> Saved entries
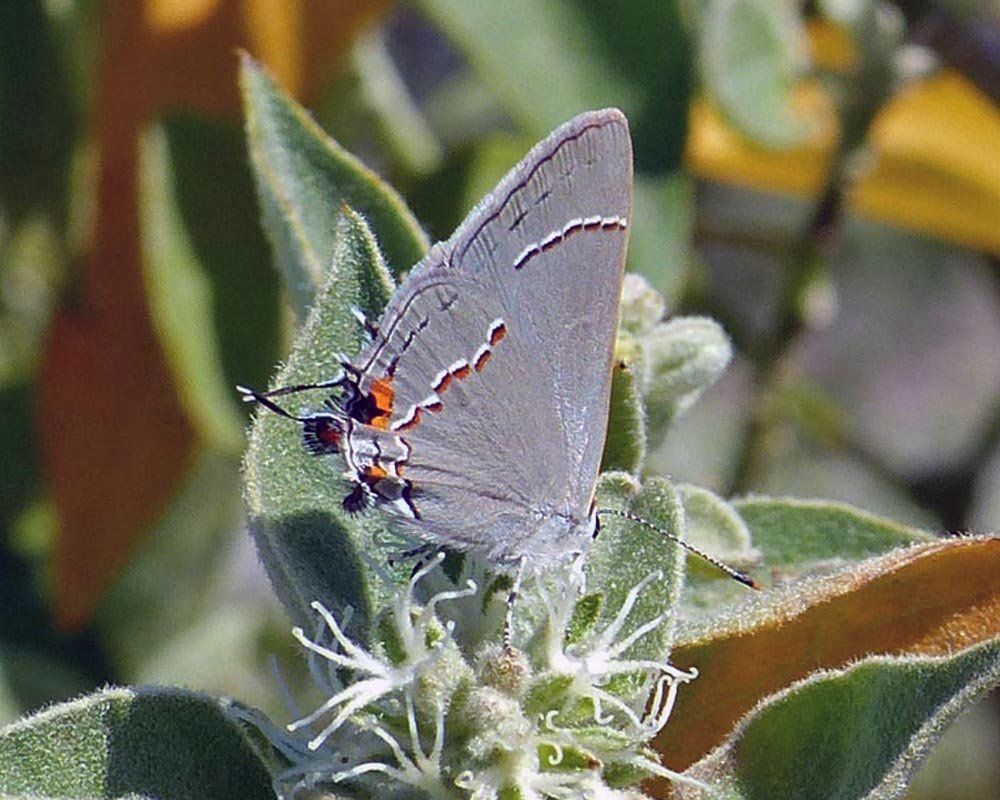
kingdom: Animalia
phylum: Arthropoda
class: Insecta
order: Lepidoptera
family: Lycaenidae
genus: Strymon
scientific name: Strymon melinus
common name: Gray Hairstreak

> WHAT YOU NEED TO DO
Please reproduce every line of the entries above without any change, leaving out the pictures.

> SOLUTION FOR THIS EXERCISE
kingdom: Animalia
phylum: Arthropoda
class: Insecta
order: Lepidoptera
family: Lycaenidae
genus: Strymon
scientific name: Strymon melinus
common name: Gray Hairstreak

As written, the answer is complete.